(Recorded data)
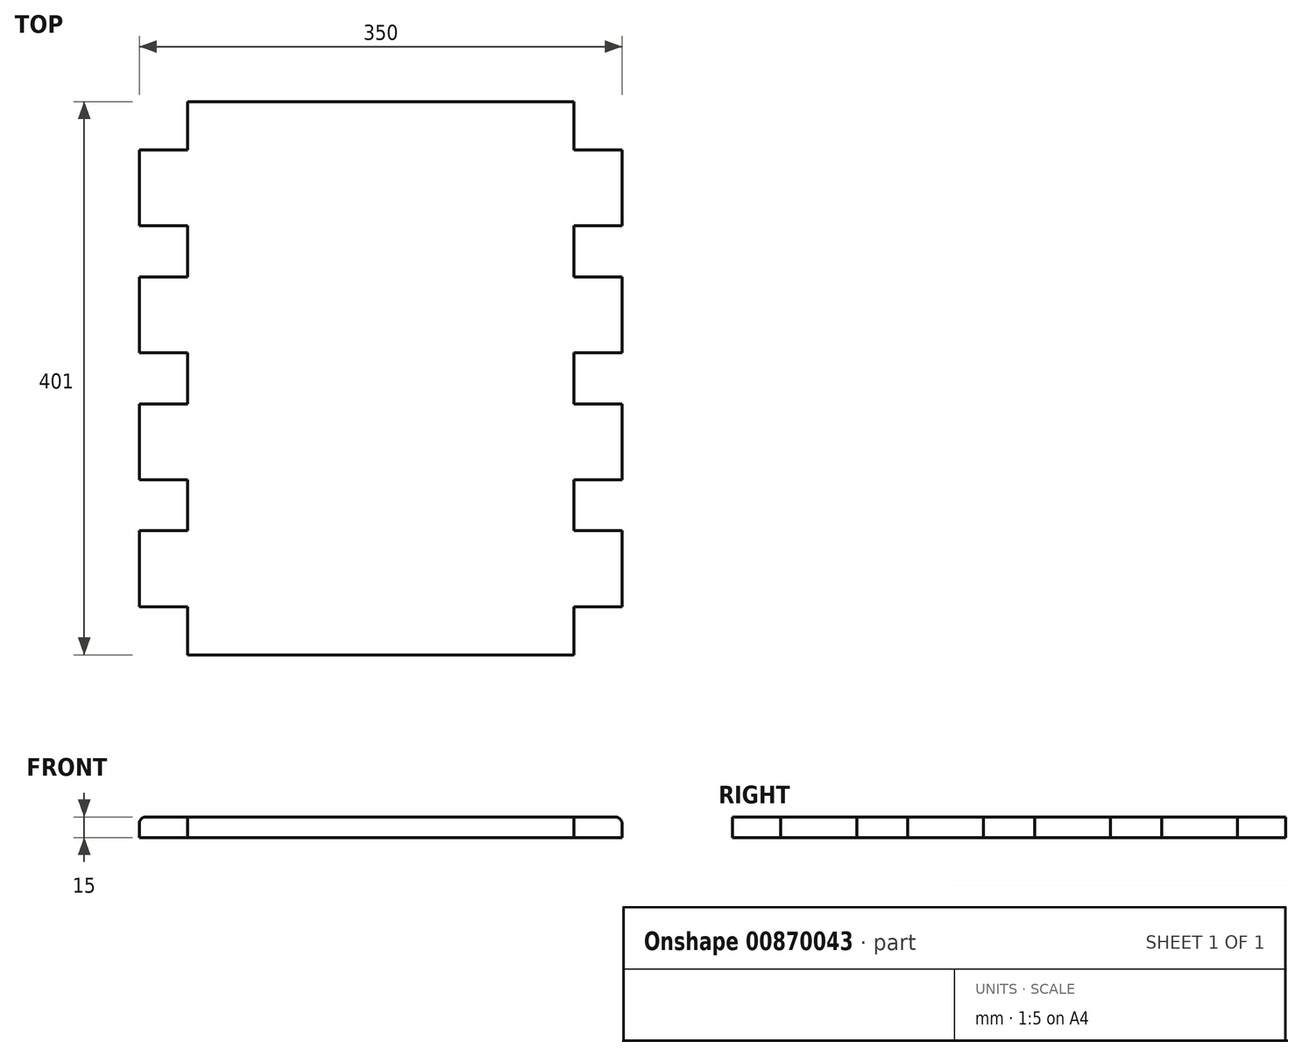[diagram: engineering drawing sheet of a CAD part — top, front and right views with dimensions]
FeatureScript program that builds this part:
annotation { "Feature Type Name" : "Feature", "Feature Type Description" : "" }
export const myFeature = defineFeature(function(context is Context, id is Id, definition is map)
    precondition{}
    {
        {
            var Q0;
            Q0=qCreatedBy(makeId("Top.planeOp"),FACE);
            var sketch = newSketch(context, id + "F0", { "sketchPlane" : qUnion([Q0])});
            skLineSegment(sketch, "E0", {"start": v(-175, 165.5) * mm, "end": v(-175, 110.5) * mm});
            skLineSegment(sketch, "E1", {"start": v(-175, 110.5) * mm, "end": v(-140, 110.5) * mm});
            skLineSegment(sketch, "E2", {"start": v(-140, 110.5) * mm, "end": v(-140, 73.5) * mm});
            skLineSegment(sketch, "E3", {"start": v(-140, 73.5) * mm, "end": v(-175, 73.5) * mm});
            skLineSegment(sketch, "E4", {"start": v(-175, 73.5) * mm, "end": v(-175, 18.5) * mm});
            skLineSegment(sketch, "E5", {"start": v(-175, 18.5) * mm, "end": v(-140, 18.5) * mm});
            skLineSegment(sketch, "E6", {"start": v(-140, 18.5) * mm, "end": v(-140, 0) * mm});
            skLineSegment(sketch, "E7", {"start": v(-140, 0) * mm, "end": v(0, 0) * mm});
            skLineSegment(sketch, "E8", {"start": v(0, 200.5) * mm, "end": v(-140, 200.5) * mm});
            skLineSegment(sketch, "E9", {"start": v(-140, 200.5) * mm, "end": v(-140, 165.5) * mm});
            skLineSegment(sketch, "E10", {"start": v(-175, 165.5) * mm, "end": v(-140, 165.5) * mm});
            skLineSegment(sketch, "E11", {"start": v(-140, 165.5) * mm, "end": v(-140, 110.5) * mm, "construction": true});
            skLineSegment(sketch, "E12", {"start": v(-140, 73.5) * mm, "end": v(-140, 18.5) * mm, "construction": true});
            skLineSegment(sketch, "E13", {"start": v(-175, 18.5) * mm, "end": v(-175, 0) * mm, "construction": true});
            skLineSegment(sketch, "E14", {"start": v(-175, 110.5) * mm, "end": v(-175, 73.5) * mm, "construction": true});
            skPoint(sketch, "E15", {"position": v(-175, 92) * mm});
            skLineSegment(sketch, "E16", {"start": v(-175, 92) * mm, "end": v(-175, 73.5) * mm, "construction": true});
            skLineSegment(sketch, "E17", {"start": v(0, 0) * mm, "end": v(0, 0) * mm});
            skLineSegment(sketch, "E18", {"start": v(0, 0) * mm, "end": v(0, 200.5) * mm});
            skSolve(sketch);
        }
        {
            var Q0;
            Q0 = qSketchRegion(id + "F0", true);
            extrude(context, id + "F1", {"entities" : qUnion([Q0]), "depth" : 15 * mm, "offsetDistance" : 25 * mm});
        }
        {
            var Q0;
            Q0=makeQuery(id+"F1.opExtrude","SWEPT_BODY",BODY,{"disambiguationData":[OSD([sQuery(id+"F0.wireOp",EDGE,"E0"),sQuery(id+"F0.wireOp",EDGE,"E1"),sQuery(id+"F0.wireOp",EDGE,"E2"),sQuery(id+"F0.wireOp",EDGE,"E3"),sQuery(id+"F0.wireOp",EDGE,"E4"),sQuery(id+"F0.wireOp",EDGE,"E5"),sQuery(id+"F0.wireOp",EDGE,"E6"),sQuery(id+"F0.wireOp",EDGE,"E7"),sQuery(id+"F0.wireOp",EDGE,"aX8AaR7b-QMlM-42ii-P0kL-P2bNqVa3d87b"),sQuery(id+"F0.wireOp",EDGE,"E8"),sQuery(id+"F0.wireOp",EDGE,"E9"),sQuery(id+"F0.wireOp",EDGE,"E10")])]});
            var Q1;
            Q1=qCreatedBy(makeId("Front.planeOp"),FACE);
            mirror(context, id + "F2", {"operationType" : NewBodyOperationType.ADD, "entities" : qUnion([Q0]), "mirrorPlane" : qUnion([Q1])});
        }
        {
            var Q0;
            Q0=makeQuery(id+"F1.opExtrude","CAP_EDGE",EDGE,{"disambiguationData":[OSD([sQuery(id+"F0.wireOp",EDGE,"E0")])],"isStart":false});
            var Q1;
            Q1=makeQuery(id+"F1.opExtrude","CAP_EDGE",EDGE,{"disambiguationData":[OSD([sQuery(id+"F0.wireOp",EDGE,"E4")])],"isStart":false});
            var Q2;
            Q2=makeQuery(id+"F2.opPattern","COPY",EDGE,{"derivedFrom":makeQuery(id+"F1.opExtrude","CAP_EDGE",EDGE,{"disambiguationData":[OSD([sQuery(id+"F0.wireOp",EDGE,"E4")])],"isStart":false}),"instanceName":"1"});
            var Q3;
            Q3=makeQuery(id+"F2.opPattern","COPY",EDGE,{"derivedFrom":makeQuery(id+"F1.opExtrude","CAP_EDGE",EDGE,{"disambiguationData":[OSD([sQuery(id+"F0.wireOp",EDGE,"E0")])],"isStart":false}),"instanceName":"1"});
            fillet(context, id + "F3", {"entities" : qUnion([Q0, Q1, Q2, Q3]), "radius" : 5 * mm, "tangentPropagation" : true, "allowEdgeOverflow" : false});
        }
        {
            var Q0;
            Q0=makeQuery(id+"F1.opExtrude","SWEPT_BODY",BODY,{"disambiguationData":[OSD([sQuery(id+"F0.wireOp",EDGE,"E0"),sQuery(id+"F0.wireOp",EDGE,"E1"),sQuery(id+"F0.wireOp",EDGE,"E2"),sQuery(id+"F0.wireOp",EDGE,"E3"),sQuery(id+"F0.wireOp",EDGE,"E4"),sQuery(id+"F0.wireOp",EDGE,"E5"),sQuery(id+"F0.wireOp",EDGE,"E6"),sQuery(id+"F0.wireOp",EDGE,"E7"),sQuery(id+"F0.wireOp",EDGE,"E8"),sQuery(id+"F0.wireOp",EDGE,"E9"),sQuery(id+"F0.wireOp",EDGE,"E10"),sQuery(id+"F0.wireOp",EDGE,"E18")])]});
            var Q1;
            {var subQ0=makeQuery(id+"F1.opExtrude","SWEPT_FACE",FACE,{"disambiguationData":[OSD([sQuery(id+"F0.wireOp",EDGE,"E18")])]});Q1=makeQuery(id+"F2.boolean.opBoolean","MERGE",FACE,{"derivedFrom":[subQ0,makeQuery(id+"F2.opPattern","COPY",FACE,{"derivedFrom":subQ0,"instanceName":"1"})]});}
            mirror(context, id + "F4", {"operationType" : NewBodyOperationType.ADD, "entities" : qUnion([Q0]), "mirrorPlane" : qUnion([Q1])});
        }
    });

---

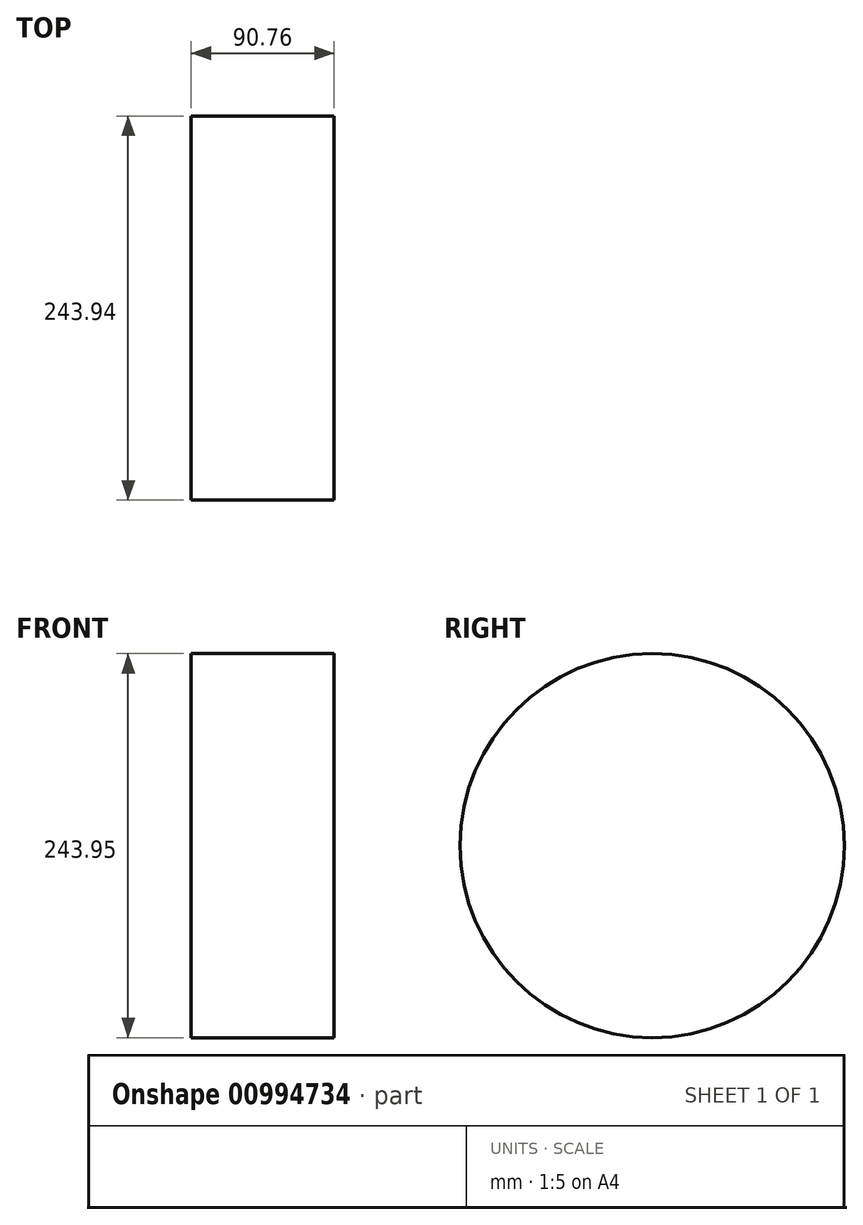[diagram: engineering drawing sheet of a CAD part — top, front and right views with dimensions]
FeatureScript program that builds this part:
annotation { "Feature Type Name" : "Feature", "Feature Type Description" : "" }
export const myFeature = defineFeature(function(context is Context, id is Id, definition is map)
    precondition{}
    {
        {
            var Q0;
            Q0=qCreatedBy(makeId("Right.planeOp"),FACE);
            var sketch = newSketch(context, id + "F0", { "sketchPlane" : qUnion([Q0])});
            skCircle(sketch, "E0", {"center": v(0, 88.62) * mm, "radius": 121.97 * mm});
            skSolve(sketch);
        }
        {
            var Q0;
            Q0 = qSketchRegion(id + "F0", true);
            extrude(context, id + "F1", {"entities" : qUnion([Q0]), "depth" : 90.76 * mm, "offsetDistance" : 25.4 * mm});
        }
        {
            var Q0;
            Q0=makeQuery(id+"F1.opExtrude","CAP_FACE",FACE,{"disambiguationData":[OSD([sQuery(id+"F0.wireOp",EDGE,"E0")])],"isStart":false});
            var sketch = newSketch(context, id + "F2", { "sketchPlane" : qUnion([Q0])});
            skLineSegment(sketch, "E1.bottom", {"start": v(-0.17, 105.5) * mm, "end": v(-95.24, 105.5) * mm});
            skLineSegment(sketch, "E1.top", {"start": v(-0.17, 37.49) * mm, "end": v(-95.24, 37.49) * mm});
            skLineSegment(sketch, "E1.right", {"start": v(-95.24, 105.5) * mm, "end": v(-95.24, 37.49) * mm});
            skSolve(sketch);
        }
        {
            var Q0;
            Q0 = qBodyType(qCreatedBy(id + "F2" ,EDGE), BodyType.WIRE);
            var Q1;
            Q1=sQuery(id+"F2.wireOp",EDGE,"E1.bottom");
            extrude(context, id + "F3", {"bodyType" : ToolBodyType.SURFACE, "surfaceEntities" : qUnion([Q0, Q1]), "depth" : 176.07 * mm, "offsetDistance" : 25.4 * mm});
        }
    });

==

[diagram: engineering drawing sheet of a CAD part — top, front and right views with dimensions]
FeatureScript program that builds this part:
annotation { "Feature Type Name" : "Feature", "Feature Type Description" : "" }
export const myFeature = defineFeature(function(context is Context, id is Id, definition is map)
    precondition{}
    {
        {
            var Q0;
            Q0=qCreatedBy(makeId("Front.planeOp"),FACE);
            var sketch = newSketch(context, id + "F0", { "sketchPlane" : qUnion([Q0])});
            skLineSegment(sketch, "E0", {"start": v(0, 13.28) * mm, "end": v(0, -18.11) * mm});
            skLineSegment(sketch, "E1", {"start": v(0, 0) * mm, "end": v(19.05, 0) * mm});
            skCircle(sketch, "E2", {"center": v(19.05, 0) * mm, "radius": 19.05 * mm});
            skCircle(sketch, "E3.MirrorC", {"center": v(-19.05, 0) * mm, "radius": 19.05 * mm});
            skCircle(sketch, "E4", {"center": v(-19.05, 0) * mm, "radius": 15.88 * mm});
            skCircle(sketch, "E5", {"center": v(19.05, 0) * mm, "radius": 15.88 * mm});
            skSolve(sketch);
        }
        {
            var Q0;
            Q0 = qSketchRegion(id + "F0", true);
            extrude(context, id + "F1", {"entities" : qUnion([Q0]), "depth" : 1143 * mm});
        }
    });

Exercise objective: Return every line of the rows above that contains the string "center", treating uppercase and lowercase letters as different.

Problem solution:
            skCircle(sketch, "E0", {"center": v(0, 88.62) * mm, "radius": 121.97 * mm});
            skCircle(sketch, "E2", {"center": v(19.05, 0) * mm, "radius": 19.05 * mm});
            skCircle(sketch, "E3.MirrorC", {"center": v(-19.05, 0) * mm, "radius": 19.05 * mm});
            skCircle(sketch, "E4", {"center": v(-19.05, 0) * mm, "radius": 15.88 * mm});
            skCircle(sketch, "E5", {"center": v(19.05, 0) * mm, "radius": 15.88 * mm});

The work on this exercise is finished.